The operation was doomed almost before it started. But for those who want to pin the blame for Guevara’s discovery on the evidence unearthed by the CIA during their interrogations, the question has been which of the two prisoners – Debray or Bustos – cracked first?

Both Jon Lee Anderson, Guevara’s biographer, and the Swedish documentary Sacrificio, made in 2001, argue that because Bustos concealed his identity for 20 days, it was Régis Debray who gave the CIA what they were looking for first.

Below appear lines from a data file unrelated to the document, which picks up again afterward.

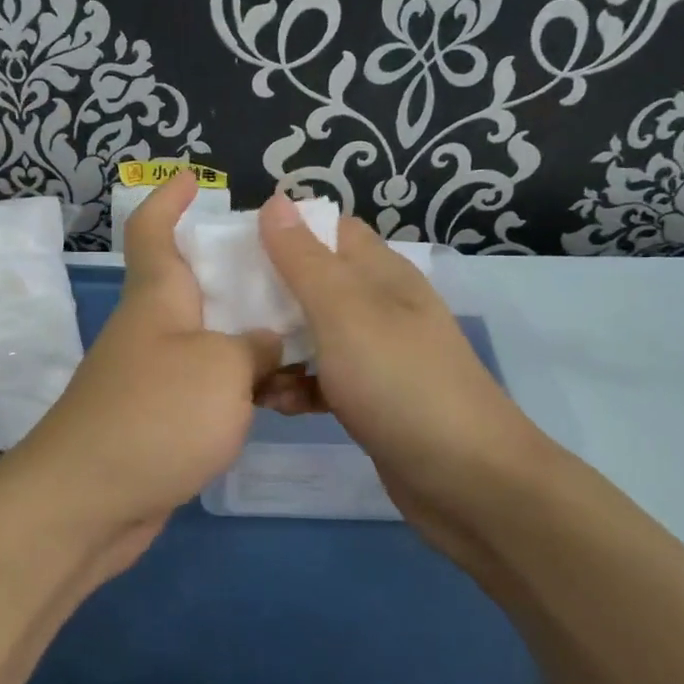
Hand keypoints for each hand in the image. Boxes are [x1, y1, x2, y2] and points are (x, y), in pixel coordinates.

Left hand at [0, 173, 281, 580]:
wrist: (88, 503)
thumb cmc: (155, 415)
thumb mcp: (222, 368)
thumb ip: (254, 347)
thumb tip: (266, 343)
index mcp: (158, 297)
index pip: (153, 230)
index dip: (169, 198)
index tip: (191, 177)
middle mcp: (152, 329)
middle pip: (193, 284)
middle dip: (236, 271)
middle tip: (292, 270)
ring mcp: (152, 376)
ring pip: (208, 338)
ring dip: (249, 335)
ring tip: (307, 334)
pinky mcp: (158, 420)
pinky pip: (207, 385)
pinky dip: (240, 384)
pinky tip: (279, 396)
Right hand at [256, 195, 561, 539]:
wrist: (467, 481)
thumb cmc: (400, 383)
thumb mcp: (345, 313)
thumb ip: (305, 260)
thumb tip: (276, 201)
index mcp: (380, 274)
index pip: (328, 230)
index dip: (283, 229)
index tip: (232, 247)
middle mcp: (379, 307)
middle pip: (314, 283)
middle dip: (268, 292)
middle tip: (217, 308)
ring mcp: (376, 356)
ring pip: (313, 335)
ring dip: (278, 346)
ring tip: (239, 363)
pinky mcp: (370, 400)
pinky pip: (322, 381)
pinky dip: (297, 387)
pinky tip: (274, 404)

Both men were in an impossible position. Yet Debray emerged as a hero and Bustos, after being convicted for guerilla activities in Bolivia after standing trial in 1967, was consigned to obscurity under a shadow. Mr Debray did not respond for a request for comment by The Independent.

Looking back now, was Bustos aware as he drew those pictures that day, that they would change the course of his life? “I have been asked this question so many times,” he sighs. “It meant nothing. All I did was draw people with beards.”

Death in Bolivia: Guevara’s last days

4 November, 1966: Disguised as a middle-aged Uruguyan businessman, Guevara travels to Bolivia to launch a revolution.

April-September, 1967: Che’s group wins several battles but struggles against CIA-backed Bolivian forces.

7 October: Informant reveals location of Guevara’s guerrilla camp. Bolivian troops encircle the position. Guevara is wounded and taken prisoner.

9 October: President René Barrientos orders that Guevara be killed despite pressure from the US to extradite him. Guevara is shot nine times with a semi-automatic rifle to give the appearance that he was killed in battle.